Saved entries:
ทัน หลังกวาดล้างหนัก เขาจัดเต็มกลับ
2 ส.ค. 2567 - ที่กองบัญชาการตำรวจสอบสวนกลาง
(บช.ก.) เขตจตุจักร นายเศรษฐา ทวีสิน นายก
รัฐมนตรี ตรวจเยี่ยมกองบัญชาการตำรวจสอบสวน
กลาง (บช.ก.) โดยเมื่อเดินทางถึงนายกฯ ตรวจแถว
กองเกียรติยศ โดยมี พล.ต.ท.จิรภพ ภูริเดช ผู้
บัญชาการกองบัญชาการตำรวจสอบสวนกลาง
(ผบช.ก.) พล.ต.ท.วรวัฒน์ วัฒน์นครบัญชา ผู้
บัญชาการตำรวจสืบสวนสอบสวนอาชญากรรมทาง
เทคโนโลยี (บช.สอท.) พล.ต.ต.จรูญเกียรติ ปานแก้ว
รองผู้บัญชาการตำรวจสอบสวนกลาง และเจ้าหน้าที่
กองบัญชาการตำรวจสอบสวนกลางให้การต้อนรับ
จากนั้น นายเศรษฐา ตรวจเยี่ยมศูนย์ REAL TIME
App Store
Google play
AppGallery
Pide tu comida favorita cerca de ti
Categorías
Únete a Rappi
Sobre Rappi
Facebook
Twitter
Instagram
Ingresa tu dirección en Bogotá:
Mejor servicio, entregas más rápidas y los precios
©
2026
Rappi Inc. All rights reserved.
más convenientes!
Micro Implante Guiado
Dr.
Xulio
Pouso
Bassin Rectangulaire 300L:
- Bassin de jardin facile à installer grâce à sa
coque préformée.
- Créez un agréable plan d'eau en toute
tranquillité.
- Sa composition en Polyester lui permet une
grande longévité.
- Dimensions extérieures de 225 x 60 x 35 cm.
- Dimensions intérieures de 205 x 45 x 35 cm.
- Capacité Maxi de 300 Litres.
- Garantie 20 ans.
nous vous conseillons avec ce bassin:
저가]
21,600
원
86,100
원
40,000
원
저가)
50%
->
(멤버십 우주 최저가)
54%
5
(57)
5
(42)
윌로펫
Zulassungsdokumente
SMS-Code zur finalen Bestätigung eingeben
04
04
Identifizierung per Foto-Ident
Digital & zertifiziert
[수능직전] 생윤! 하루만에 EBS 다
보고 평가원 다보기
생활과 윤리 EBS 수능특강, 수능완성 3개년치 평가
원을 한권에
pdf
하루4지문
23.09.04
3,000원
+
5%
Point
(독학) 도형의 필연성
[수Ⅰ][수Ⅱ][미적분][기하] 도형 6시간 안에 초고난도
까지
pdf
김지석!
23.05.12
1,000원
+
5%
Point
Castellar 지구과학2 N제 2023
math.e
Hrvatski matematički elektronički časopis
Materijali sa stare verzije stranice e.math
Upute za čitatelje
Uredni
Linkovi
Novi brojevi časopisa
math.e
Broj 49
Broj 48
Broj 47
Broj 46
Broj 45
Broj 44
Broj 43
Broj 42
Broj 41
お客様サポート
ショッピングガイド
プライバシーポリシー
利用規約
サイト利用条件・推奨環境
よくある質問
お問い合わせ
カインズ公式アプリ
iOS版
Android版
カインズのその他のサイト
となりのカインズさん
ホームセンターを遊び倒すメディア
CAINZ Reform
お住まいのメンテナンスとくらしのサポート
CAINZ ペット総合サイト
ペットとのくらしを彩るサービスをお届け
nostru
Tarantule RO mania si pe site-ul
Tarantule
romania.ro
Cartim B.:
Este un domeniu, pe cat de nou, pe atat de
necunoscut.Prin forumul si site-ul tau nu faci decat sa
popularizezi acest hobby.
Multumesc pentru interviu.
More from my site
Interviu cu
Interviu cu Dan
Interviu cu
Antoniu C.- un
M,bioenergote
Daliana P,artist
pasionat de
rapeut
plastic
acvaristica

The task: Count the lines above that contain the word "site". Give only the number.

Written response: 3